Head of Belgian Jewish organization reacts to proposed ban on ritual slaughter. 'Nazis banned it because they knew its importance.'

JTA - Amid discussions on limiting ritual slaughter of animals in Belgium, a leader of the country’s Jewish community pleaded with lawmakers not to “repeat the Nazis’ acts.”

The statement Thursday by Philippe Markiewicz, president of the Consistoire organization of Belgian Jewry that is responsible for providing religious services, was unusual because Jewish community officials rarely draw comparisons between present-day issues and the Nazi occupation, which remains a sensitive subject in Belgium.

“The last assault on ritual slaughter was in October 1940 under the Nazi occupation because they knew how important it was for Jews,” Markiewicz said during an address in the city of Namur at the Parliament of Wallonia, one of three autonomous regions that make up the federal kingdom of Belgium. “I implore you not to repeat this act,” the Belga news agency quoted him as saying.

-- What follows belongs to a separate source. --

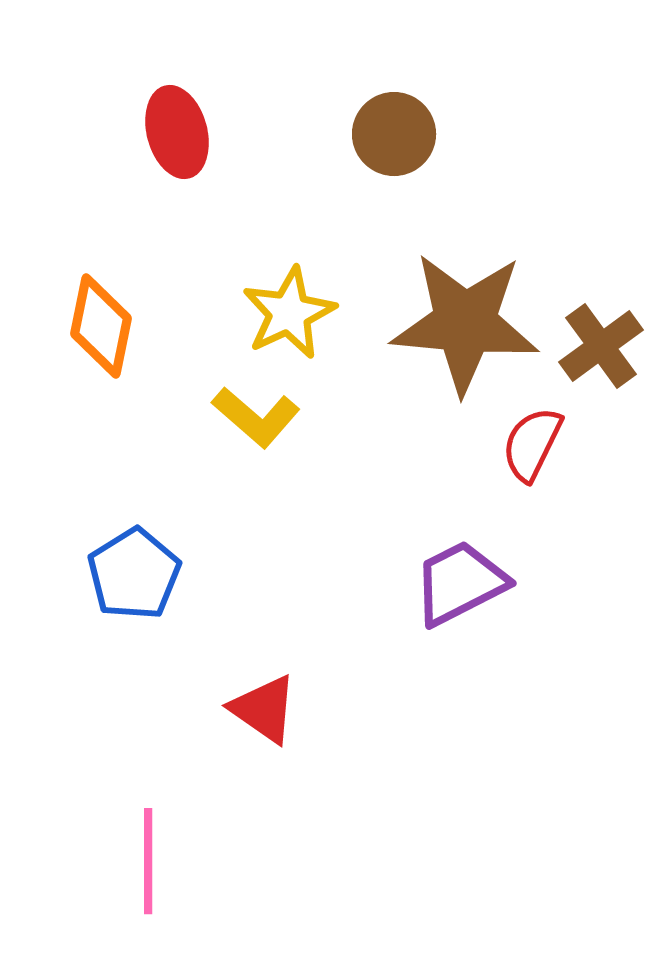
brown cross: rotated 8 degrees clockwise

Markiewicz spoke to lawmakers during a discussion on a plan to impose new limitations on any slaughter of animals that does not involve stunning – a forbidden prerequisite in shechita, the Hebrew-language name for kosher slaughter of animals, and its Muslim variant.

Many Walloon lawmakers objected to Markiewicz’s allusion to the Nazi occupation, according to the Belga news agency.

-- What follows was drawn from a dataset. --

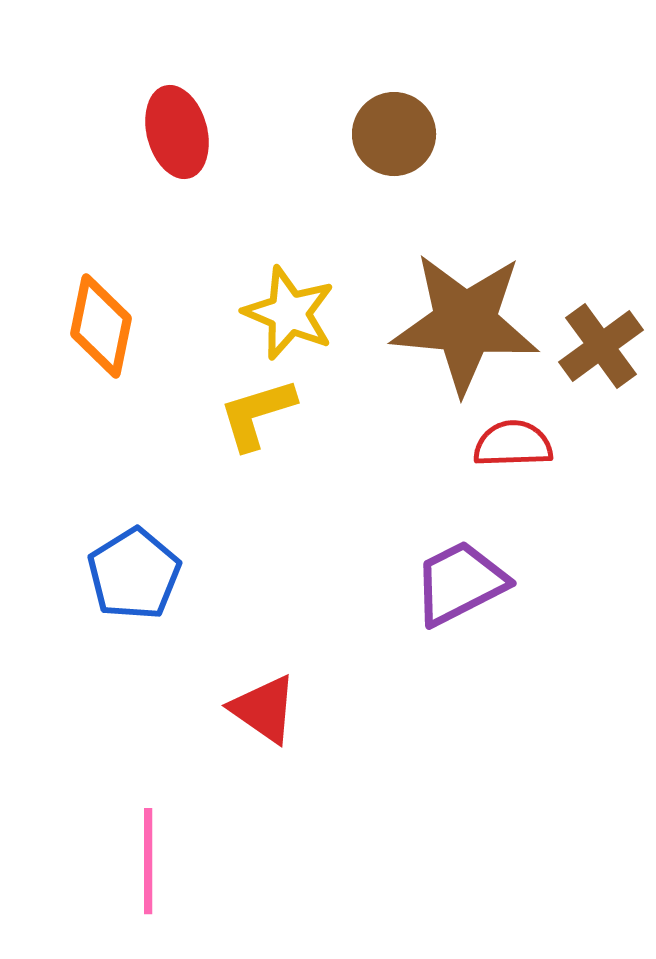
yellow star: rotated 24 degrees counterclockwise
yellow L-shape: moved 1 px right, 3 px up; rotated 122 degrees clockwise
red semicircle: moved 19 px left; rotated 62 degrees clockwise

On Tuesday, Carlo Di Antonio, the Walloon region’s minister for animal welfare, told the media that an agreement on effectively banning such slaughter was reached and will be implemented in June 2018, the Le Vif news website reported.

The move in the Walloon region, which has only a few hundred Jews, follows an agreement from last month that imposes limitations on ritual slaughter in the Flemish region, where half of Belgium’s Jewish population of 40,000 people live. The remaining 20,000 live in the Brussels region.

According to the Joods Actueel monthly, Flemish Region politicians are seeking the consent of Muslim and Jewish faith communities to a proposal in which small animals would be non-lethally stunned with electricity before they are killed. Larger animals would receive “irreversible stunning” — a term that usually describes a bolt pin to the brain — within seconds of the slashing of their throats in a procedure known as post-cut stunning. While it is forbidden to stun animals before shechita, some Orthodox Jewish communities, including in Austria, have accepted post-cut stunning.

Regardless of whether an agreement is reached, a ban on the slaughter of animals without stunning will become effective in January 2019 in the Flemish region, according to De Morgen daily.

Shechita, the ritual method of slaughtering animals, requires they be conscious when their throats are slit instantaneously with a finely honed knife— a practice that critics say is cruel but which advocates insist is more humane than mechanized methods used in non-kosher abattoirs. Muslims slaughter animals in a similar method, albeit with fewer restrictions, to produce halal meat.

In Europe, the Jewish and Muslim customs have united opponents both from liberal circles who cite animal welfare as their main concern and right-wing nationalists who view the custom as foreign to their countries’ cultures.